Revenue stream-level sum of parts valuations (and/or potentially by market) will become the norm as fintechs extend how they serve their customers. For instance, how should one think about Shopify if not a software business, ecommerce business and payments business, plus emerging fintech (Shopify Capital) all in one?

The incumbents will fight back, through R&D and M&A

Scale matters in financial services, and the weighty balance sheets of incumbents will be brought to bear, with these balance sheets now groaning under cash generated in this new higher interest rate era.

Incumbents will acquire fintechs for their audiences (case studies include Intuit + Credit Karma, and even the ill-fated JPMorgan + Frank) their technology (Visa + Plaid, until not) and their highly skilled technical teams.

As Visa + Plaid underlines, we’ll hear a lot about antitrust over the coming years in fintech. Would any incumbent payments business be allowed to buy Stripe — or would Stripe be allowed to buy a major incumbent payments business? This is a question facing not just fintech, but tech more broadly.

And don’t dismiss financial services incumbents as tech-illiterate; did you know JPMorgan has published 580 research papers on AI? Meanwhile, Visa and Mastercard both have hundreds working in their blockchain divisions.

Either way, expect to see more fintech execs wearing blue blazers and more banking execs wearing jeans.
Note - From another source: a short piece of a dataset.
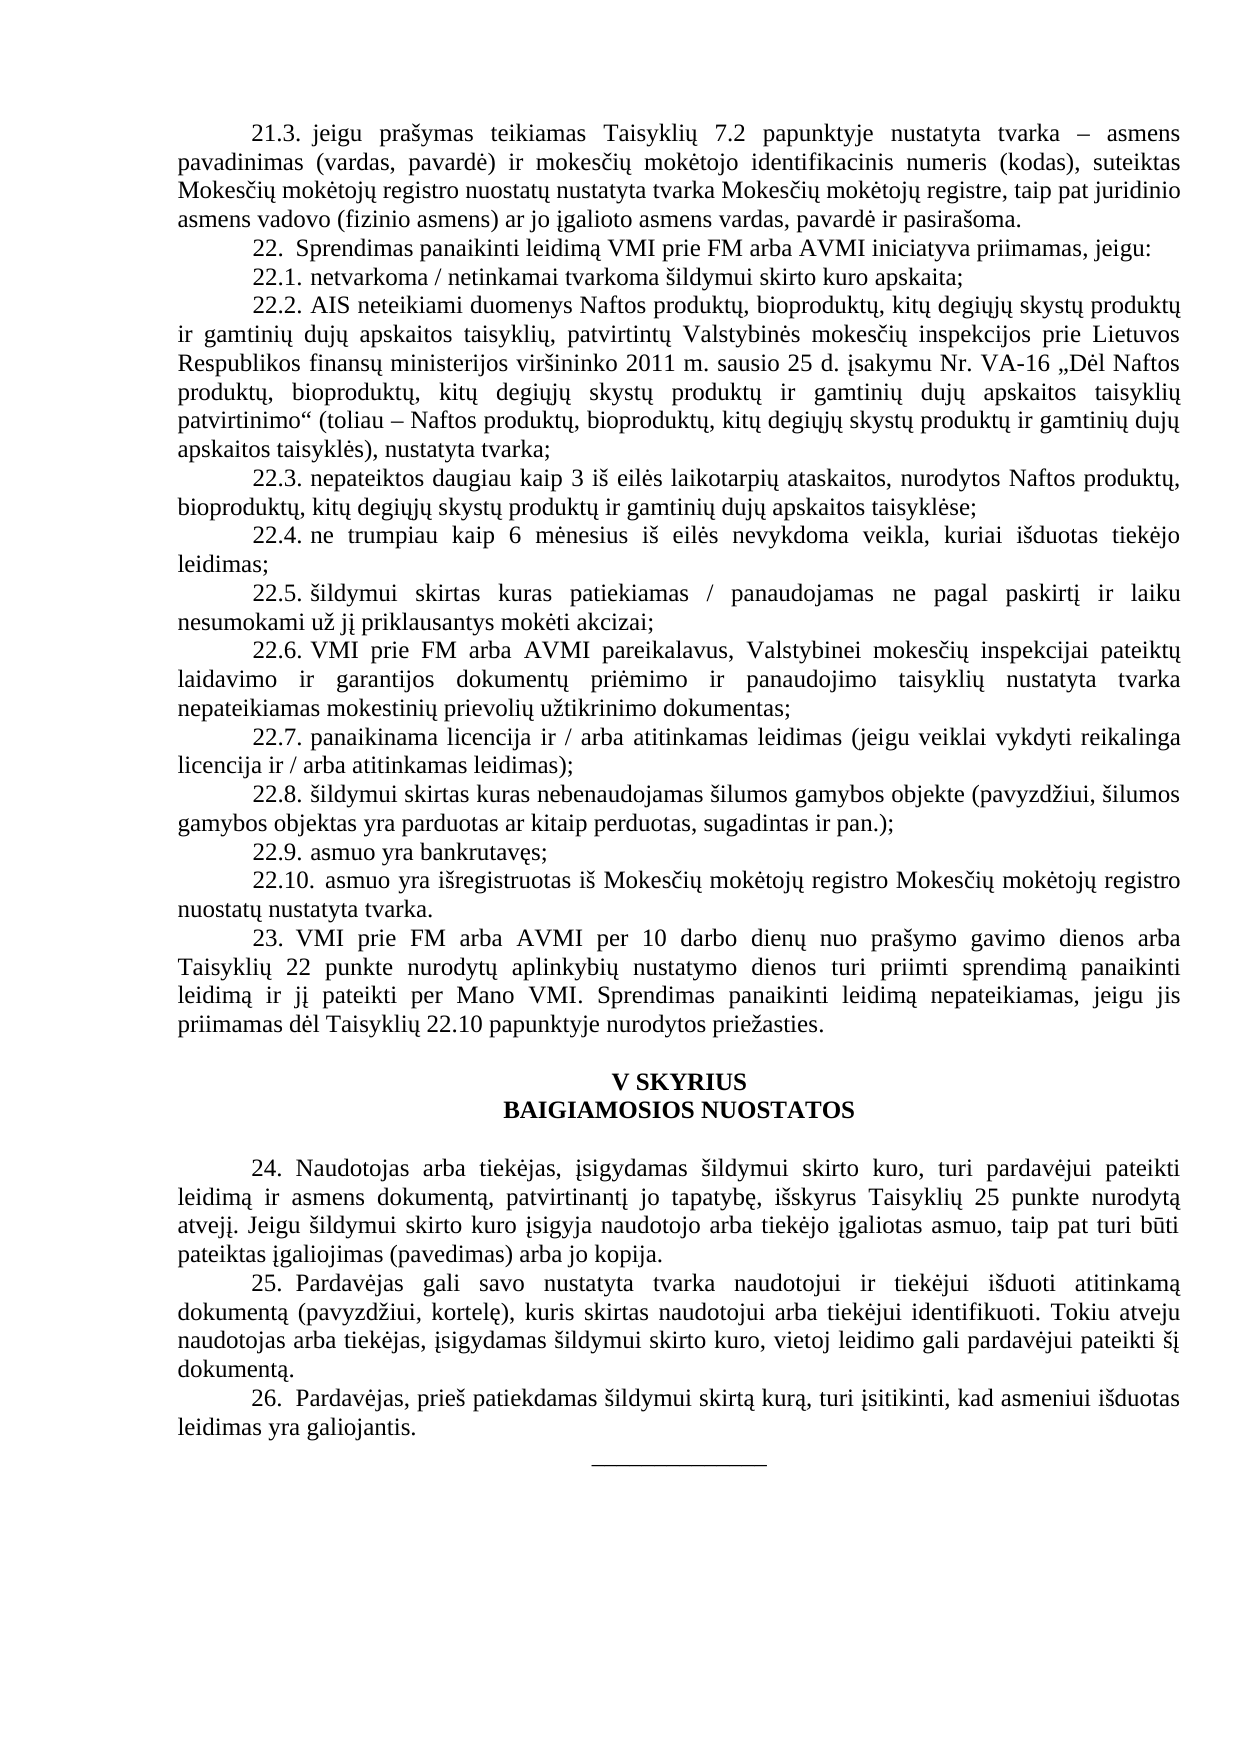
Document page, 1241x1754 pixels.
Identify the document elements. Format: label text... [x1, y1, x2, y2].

Where does opportunity lie today?

We believe that tomorrow belongs to fintechs building ‘efficiently scalable infrastructure’, founders who from the outset decided the fintech revolution should be more than a thin layer of digital distribution and UI. Rather they chose to build ground up, creating technical moats around customer delight, product opportunities and long term profitability pools.
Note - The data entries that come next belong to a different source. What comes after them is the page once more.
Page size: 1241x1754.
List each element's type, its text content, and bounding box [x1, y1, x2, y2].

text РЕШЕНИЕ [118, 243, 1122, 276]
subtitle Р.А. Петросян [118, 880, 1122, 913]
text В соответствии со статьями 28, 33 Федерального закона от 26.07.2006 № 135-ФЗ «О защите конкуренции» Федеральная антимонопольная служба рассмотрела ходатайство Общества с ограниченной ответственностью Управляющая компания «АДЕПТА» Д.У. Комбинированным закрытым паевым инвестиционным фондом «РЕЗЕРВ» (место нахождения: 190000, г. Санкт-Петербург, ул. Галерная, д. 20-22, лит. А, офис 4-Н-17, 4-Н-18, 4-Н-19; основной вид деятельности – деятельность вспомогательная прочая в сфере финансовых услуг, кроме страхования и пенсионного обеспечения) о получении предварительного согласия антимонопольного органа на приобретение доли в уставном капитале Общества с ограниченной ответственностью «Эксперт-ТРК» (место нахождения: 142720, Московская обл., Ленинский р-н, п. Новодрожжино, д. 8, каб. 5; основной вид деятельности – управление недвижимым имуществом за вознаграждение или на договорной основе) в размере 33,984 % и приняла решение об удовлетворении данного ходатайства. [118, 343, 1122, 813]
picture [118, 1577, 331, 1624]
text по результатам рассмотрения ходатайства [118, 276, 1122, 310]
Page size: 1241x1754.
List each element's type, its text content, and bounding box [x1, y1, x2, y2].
Wise is a canonical example. Wise bypasses legacy correspondence banking infrastructure by owning its own FX liquidity matching and reconciliation system, slashing time and cost in the high profit/low customer satisfaction area of FX. It has remained disciplined in its focus, choosing for many years to shun upselling new products in favour of heavy reinvestment into infrastructure and deep local integrations, lowering marginal costs and speed of reconciliation.

This has created a powerful ‘Costco model’ whereby Wise can relentlessly lower prices for customers, attract more customers in doing so, generate more gross margin from higher volumes and then reinvest this to drive prices down further. If great companies compound at scale, Wise has earned the right to do so.

Rapyd’s* founders came from a cloud background and, when looking to build an ewallet business, experienced first-hand the lack of AWS-style infrastructure in payments to support innovators. So they built their own and Rapyd was born.

By focusing on the infrastructure layer, Rapyd has built an API much loved by developers which is as much as an ‘innovation layer’ as a network of payment networks; we are often surprised by the creative ways in which we see customers using Rapyd to solve complex global payment flow challenges.

Similarly, Melio’s* observation that 50% B2B payments in the US were carried out by cheque led to the creation of its own payments and reconciliation stack for B2B commerce. Furthermore, building this around nimble, modular architecture sets it apart from incumbents providers like Bill.com.

Such is the depth and complexity of the cross-border banking and regulatory framework that Raisin* has built to power its core cross border deposits business, it’s now able to serve this infrastructure to other fintech as a Banking-as-a-Service provider. The infrastructural and regulatory work to support this started many years ago while few were watching, and remains embedded in Raisin’s DNA today.

Efficiently scalable infrastructure can express itself in different forms, and this is a topic we’ll dig into deeper in future. But as a company DNA, we believe it is foundational to the most exciting opportunities we see in fintech today, including at growth stage.

The products and profit pools built as a result will demand reassessment as we leave fintech winter behind us.